Records to process:
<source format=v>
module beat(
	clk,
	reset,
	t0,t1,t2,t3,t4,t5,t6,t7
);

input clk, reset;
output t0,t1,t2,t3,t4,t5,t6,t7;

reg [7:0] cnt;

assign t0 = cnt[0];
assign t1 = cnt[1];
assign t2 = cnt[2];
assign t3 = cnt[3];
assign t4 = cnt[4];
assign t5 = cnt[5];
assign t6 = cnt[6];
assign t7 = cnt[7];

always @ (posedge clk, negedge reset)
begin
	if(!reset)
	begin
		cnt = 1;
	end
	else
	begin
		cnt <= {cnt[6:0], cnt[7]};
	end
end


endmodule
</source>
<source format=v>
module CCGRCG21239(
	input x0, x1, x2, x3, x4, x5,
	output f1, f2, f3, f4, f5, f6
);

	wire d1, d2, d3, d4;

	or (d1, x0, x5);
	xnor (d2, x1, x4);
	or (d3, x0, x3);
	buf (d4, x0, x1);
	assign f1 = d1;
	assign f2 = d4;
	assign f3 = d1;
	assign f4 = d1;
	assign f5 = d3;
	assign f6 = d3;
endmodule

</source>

---

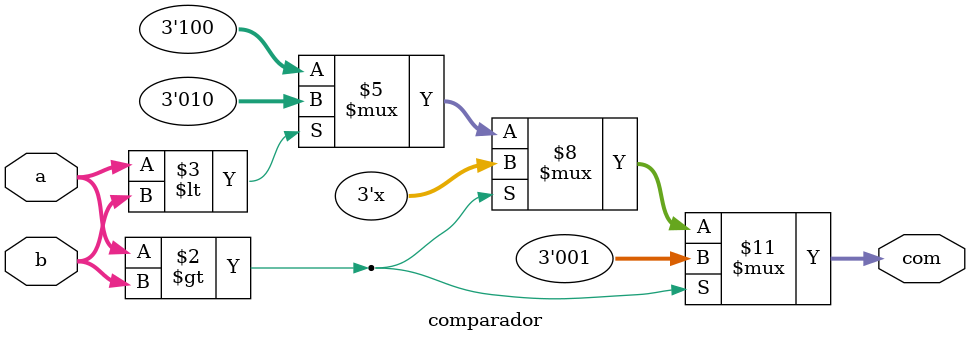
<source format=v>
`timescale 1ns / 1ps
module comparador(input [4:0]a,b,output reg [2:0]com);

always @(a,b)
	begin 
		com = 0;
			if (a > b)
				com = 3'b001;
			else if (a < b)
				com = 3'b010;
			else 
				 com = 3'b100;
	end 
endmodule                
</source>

Directions for this task:
Search the listing above for the word "always", and copy every line that has it.

Exercise output:
always @ (posedge clk, negedge reset)
always @(a,b)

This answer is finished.